Much of the excess is typical  money for peanut growers, more money for 
dairy and agriculture assistance (sponsored by Sen. Lott's Mississippi 
teammate, Sen. Thad Cochran, and on top of the $15.3 billion emergency 
bailout signed into law just last week), lots more money for aircraft the 
military doesn't want but that an aircraft manufacturer wants to build. 

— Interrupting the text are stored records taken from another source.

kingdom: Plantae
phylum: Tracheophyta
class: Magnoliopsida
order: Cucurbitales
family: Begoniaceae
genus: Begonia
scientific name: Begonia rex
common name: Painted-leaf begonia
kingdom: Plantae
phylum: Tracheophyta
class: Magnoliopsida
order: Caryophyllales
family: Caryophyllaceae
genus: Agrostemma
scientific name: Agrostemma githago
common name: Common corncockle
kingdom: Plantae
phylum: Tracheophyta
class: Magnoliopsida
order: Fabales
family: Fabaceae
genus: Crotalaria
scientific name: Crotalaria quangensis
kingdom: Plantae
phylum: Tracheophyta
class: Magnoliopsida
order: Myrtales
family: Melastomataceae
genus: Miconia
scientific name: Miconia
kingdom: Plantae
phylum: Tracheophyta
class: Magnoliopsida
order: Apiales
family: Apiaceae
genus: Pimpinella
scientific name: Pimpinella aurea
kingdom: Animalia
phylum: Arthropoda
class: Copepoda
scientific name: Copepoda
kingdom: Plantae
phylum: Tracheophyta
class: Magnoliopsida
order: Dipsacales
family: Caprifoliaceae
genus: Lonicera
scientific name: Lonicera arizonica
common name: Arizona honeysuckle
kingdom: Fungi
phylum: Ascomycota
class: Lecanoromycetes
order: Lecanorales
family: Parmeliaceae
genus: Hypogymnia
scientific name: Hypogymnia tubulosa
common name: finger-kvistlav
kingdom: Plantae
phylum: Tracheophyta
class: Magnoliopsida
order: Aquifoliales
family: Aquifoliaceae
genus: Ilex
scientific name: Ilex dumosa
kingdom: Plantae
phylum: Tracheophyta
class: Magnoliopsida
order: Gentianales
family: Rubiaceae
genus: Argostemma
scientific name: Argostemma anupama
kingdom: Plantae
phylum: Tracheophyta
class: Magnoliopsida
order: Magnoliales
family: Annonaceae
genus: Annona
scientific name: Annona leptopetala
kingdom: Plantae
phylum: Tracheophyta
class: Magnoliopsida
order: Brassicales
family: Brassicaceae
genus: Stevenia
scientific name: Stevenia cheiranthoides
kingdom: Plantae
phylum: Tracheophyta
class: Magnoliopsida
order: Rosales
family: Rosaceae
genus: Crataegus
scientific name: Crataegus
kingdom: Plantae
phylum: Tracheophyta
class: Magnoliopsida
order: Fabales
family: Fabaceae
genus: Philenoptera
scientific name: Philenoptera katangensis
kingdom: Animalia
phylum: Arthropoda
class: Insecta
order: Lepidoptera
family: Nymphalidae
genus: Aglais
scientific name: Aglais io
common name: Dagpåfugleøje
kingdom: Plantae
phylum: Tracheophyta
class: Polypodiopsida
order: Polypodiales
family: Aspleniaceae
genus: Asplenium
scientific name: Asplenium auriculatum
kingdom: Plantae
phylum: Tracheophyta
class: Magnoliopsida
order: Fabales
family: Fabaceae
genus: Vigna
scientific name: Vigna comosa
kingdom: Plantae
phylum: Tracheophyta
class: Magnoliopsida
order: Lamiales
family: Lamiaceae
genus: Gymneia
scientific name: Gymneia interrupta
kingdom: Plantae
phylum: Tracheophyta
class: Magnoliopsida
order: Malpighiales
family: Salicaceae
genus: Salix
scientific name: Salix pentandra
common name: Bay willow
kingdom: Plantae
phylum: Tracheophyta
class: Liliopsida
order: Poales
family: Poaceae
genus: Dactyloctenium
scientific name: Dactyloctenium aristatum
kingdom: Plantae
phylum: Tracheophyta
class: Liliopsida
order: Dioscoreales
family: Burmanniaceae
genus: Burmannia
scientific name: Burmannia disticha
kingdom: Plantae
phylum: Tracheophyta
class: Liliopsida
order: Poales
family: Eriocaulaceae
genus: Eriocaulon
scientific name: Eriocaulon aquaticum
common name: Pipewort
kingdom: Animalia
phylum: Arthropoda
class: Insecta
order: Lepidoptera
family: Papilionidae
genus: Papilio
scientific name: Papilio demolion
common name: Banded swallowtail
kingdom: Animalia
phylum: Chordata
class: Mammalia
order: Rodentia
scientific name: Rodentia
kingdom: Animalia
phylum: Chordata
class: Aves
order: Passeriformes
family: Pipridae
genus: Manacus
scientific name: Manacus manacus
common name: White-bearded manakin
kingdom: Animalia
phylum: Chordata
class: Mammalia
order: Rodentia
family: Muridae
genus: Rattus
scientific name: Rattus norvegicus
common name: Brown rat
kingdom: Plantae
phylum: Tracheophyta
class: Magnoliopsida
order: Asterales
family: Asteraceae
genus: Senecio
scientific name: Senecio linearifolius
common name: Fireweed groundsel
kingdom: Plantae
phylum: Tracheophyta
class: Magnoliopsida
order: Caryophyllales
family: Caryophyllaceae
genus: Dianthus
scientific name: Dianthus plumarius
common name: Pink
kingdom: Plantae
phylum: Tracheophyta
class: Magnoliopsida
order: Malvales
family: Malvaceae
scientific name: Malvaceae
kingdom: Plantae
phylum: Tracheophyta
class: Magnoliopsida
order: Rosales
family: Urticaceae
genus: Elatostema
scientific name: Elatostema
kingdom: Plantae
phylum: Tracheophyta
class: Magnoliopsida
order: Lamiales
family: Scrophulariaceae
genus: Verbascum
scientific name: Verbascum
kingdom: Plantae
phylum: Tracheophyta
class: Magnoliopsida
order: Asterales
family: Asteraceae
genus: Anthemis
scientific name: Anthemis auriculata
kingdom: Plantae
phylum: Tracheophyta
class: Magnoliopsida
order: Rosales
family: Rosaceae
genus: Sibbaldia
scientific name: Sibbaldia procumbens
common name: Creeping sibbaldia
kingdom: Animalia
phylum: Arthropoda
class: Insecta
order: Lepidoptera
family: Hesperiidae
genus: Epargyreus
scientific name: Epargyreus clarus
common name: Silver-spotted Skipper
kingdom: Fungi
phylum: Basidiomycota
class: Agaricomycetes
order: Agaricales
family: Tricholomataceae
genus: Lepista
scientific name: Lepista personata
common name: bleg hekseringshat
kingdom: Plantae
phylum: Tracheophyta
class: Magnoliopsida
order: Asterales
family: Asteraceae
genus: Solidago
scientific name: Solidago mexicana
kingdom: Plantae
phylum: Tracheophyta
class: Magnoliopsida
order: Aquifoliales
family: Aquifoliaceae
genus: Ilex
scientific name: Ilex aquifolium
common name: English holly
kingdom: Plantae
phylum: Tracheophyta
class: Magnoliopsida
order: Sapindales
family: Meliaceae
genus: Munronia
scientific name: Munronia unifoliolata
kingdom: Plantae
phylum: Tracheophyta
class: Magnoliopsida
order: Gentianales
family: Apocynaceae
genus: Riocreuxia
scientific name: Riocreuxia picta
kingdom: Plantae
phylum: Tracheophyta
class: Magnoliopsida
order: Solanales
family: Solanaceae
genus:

Sen. Robert Byrd, Democrat of West Virginia, continues to assert himself as 
the king of pork, acquiring for his home state tens of millions to complete 
a dam the state started but would rather let someone else finish, $9.8 
million to help the mining industry meet federal environmental rules other 
industries meet out of their own pockets and $25 million for a U.S. Customs 
training facility, ideally located in a state without a foreign border or 
an international port of entry.

Not content with greasing his constituents with a federal project or two, 
Republican Sen. Judd Gregg is reaching beyond the borders of New Hampshire 
to help his alma mater, Columbia University. Columbia holds a patent on a 
drug-making process that has proven quite lucrative in its nearly 17-year 
life span  so lucrative that Columbia would like, and may well get, an 
extension. The pharmaceutical company Schering-Plough is finding plenty of 
senators to help extend its patent on the popular allergy drug Claritin, 
also about to expire.

Coming as they do in the midst of an angry debate over pharmaceutical 
prices, the brazenness of these requests is almost as startling as 
Congress' willingness to rewrite what essentially is a contract between 
patent holders and the public. Americans have been told repeatedly that the 
high drug prices they pay are justified by the fact that the patents 
protecting research investments run out after a specific time and allow 
competitors to manufacture cheaper generics. Now, Americans must find 
themselves in partial agreement with Sen. Lott  it's a boatload.